======== DATA SHOWN

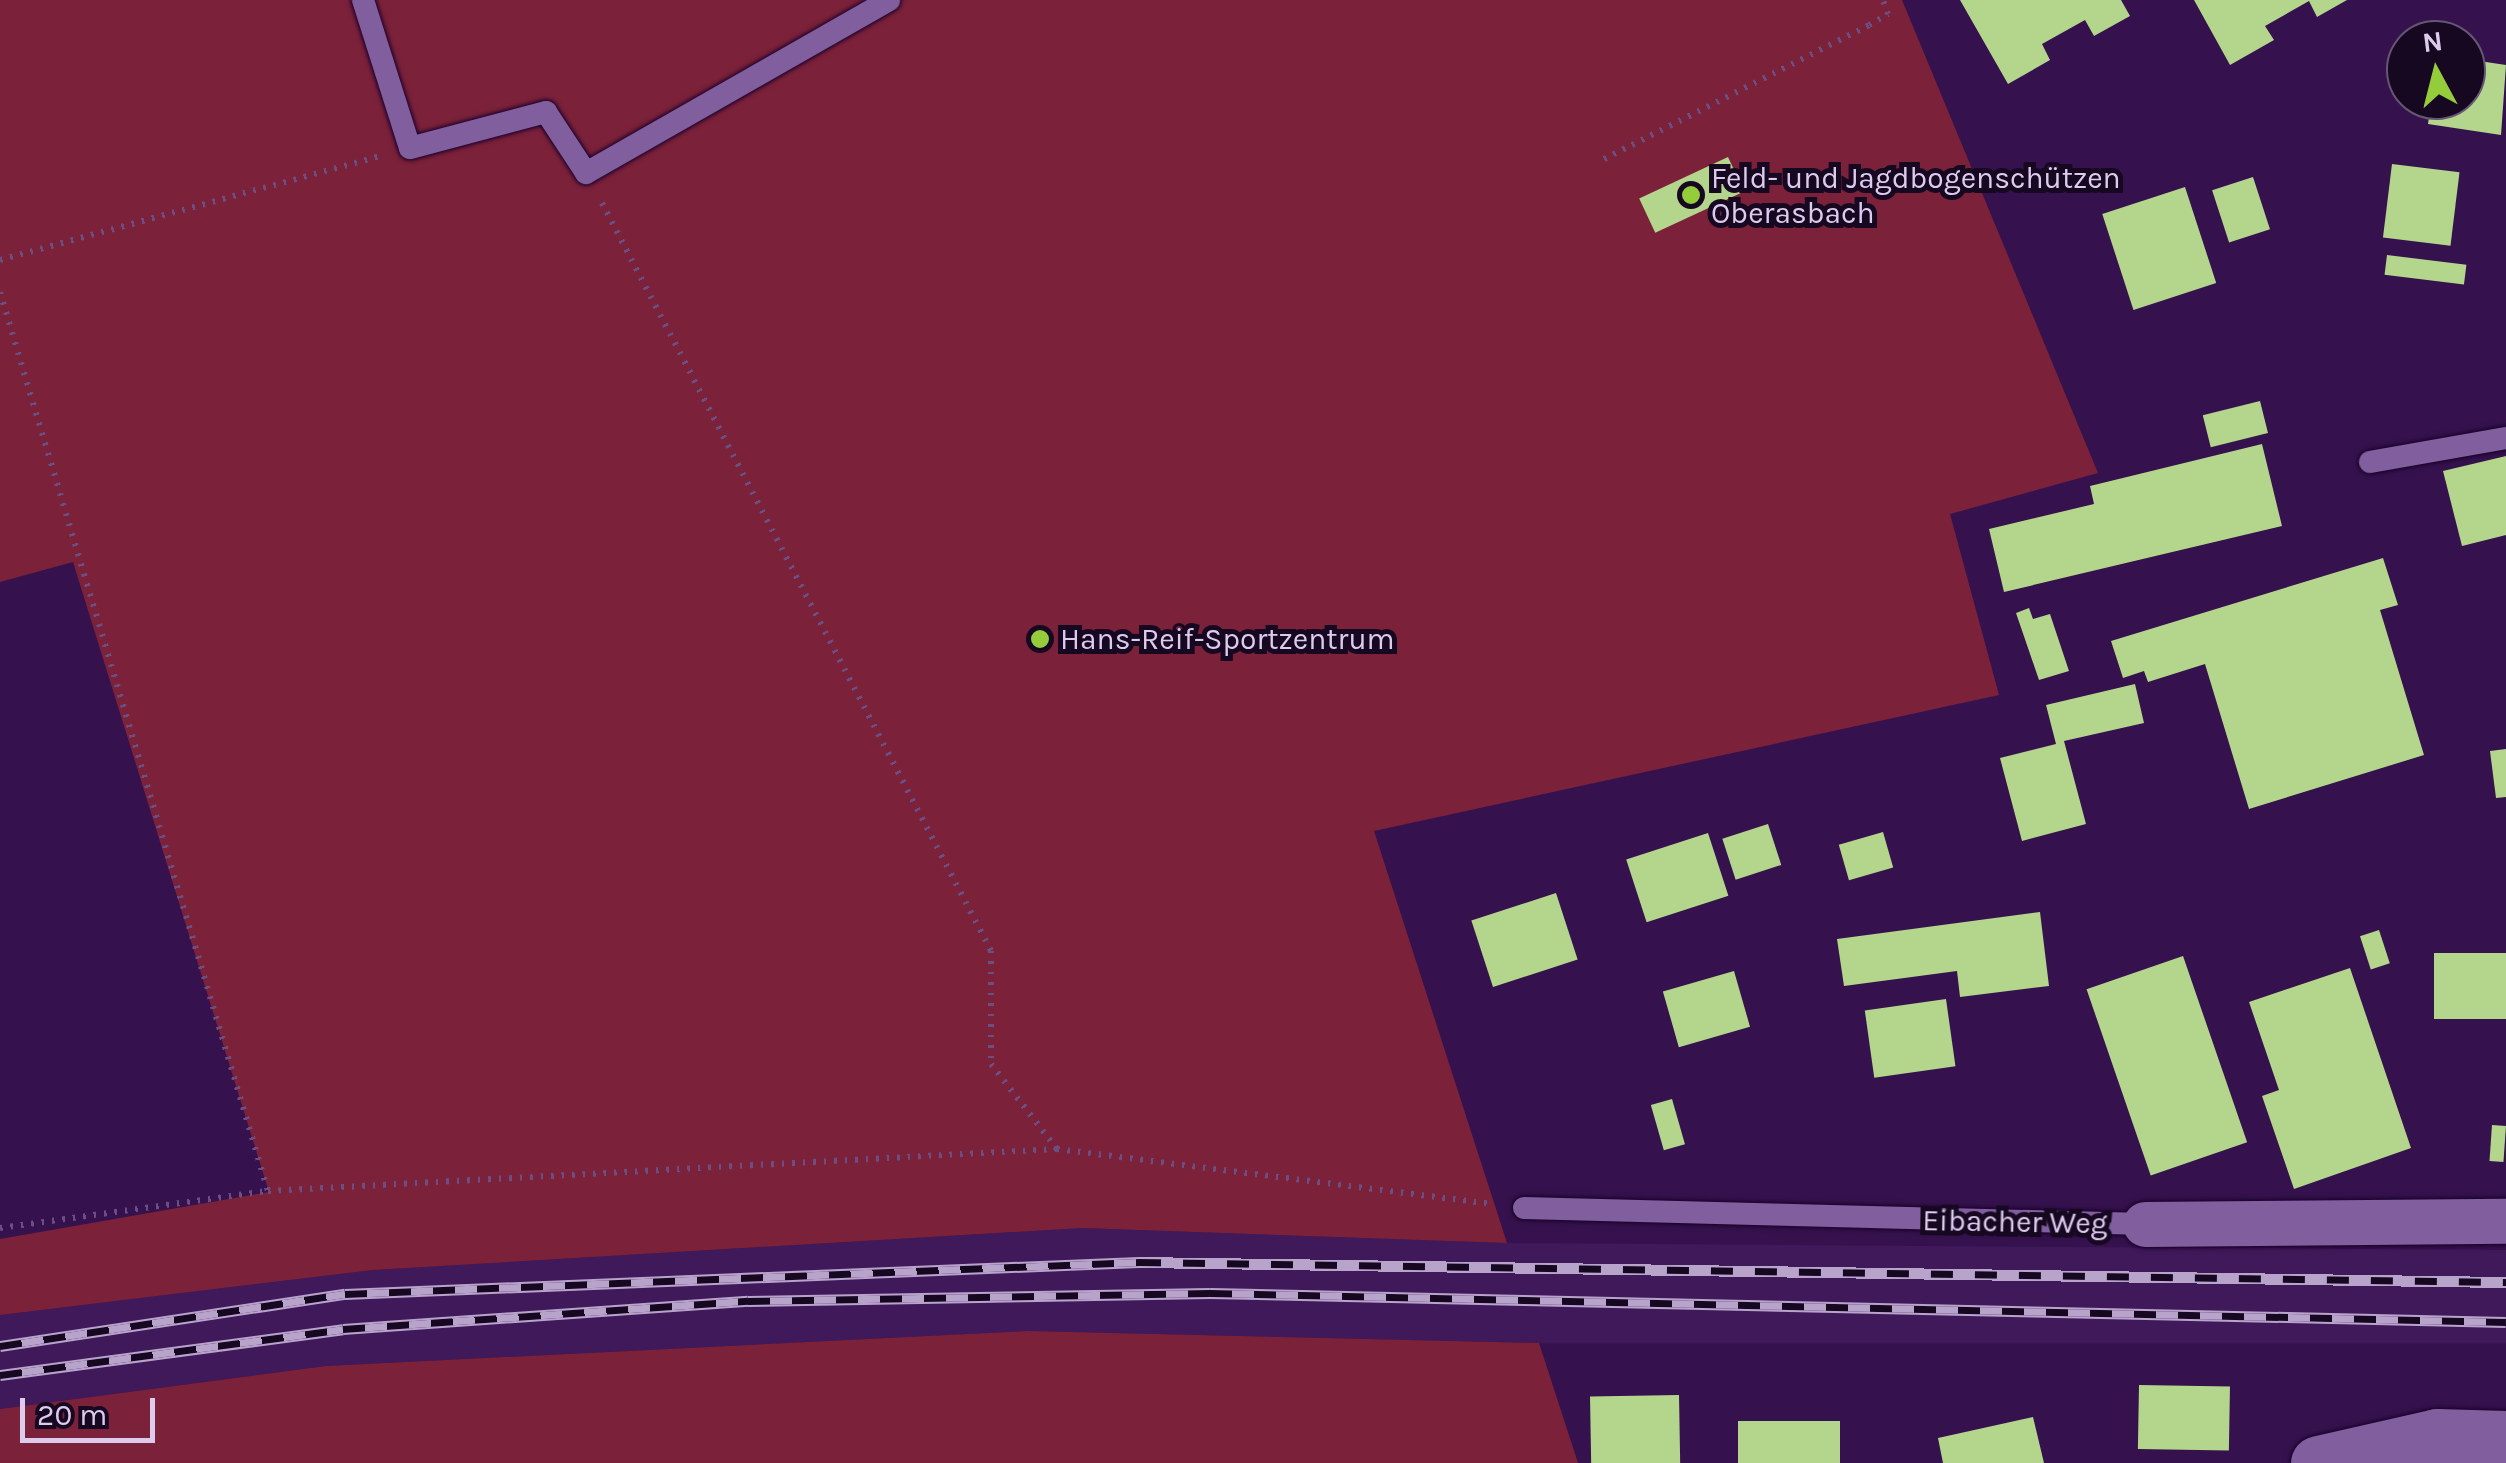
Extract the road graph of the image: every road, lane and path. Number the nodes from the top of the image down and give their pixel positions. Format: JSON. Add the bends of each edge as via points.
{"nodes":[{"id":1,"x":363,"y":0,"type":"edge"},
{"id":2,"x":888,"y":0,"type":"edge"},
{"id":3,"x":1883,"y":0,"type":"edge"},
{"id":4,"x":410,"y":148,"type":"junction"},
{"id":5,"x":1604,"y":158,"type":"dead end"},
{"id":6,"x":586,"y":173,"type":"junction"},
{"id":7,"x":0,"y":260,"type":"edge"},
{"id":8,"x":0,"y":292,"type":"edge"},
{"id":9,"x":2506,"y":438,"type":"edge"},
{"id":10,"x":2370,"y":462,"type":"dead end"},
{"id":11,"x":1057,"y":1149,"type":"junction"},
{"id":12,"x":268,"y":1191,"type":"junction"},
{"id":13,"x":1524,"y":1208,"type":"joint"},
{"id":14,"x":2506,"y":1222,"type":"edge"},
{"id":15,"x":2145,"y":1224,"type":"joint"},
{"id":16,"x":0,"y":1228,"type":"edge"},
{"id":17,"x":2506,"y":1438,"type":"edge"},
{"id":18,"x":2318,"y":1463,"type":"edge"}],
"edges":[{"from":1,"to":4,"type":"lane"},
{"from":2,"to":6,"type":"lane"},
{"from":3,"to":5,"type":"path","via":[[1888,14],[1870,25]]},
{"from":4,"to":6,"type":"lane","via":[[546,112]]},
{"from":4,"to":7,"type":"path"},
{"from":6,"to":11,"type":"path","via":[[990,951],[992,1064]]},
{"from":8,"to":12,"type":"path"},
{"from":9,"to":10,"type":"lane"},
{"from":11,"to":12,"type":"path"},
{"from":11,"to":13,"type":"path"},
{"from":12,"to":16,"type":"path"},
{"from":13,"to":15,"type":"lane","name":"Eibacher Weg"},
{"from":14,"to":15,"type":"street","name":"Eibacher Weg"},
{"from":17,"to":18,"type":"street","via":[[2438,1436]]}]}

================

__TO DO__. Every record above should be written out again exactly; the pictures stay out of the copy.

__ANSWER TO THIS EXERCISE__.
Extract the road graph of the image: every road, lane and path. Number the nodes from the top of the image down and give their pixel positions. Format: JSON. Add the bends of each edge as via points.
{"nodes":[{"id":1,"x":363,"y":0,"type":"edge"},
{"id":2,"x":888,"y":0,"type":"edge"},
{"id":3,"x":1883,"y":0,"type":"edge"},
{"id":4,"x":410,"y":148,"type":"junction"},
{"id":5,"x":1604,"y":158,"type":"dead end"},
{"id":6,"x":586,"y":173,"type":"junction"},
{"id":7,"x":0,"y":260,"type":"edge"},
{"id":8,"x":0,"y":292,"type":"edge"},
{"id":9,"x":2506,"y":438,"type":"edge"},
{"id":10,"x":2370,"y":462,"type":"dead end"},
{"id":11,"x":1057,"y":1149,"type":"junction"},
{"id":12,"x":268,"y":1191,"type":"junction"},
{"id":13,"x":1524,"y":1208,"type":"joint"},
{"id":14,"x":2506,"y":1222,"type":"edge"},
{"id":15,"x":2145,"y":1224,"type":"joint"},
{"id":16,"x":0,"y":1228,"type":"edge"},
{"id":17,"x":2506,"y":1438,"type":"edge"},
{"id":18,"x":2318,"y":1463,"type":"edge"}],
"edges":[{"from":1,"to":4,"type":"lane"},
{"from":2,"to":6,"type":"lane"},
{"from":3,"to":5,"type":"path","via":[[1888,14],[1870,25]]},
{"from":4,"to":6,"type":"lane","via":[[546,112]]},
{"from":4,"to":7,"type":"path"},
{"from":6,"to":11,"type":"path","via":[[990,951],[992,1064]]},
{"from":8,"to":12,"type":"path"},
{"from":9,"to":10,"type":"lane"},
{"from":11,"to":12,"type":"path"},
{"from":11,"to":13,"type":"path"},
{"from":12,"to":16,"type":"path"},
{"from":13,"to":15,"type":"lane","name":"Eibacher Weg"},
{"from":14,"to":15,"type":"street","name":"Eibacher Weg"},
{"from":17,"to":18,"type":"street","via":[[2438,1436]]}]}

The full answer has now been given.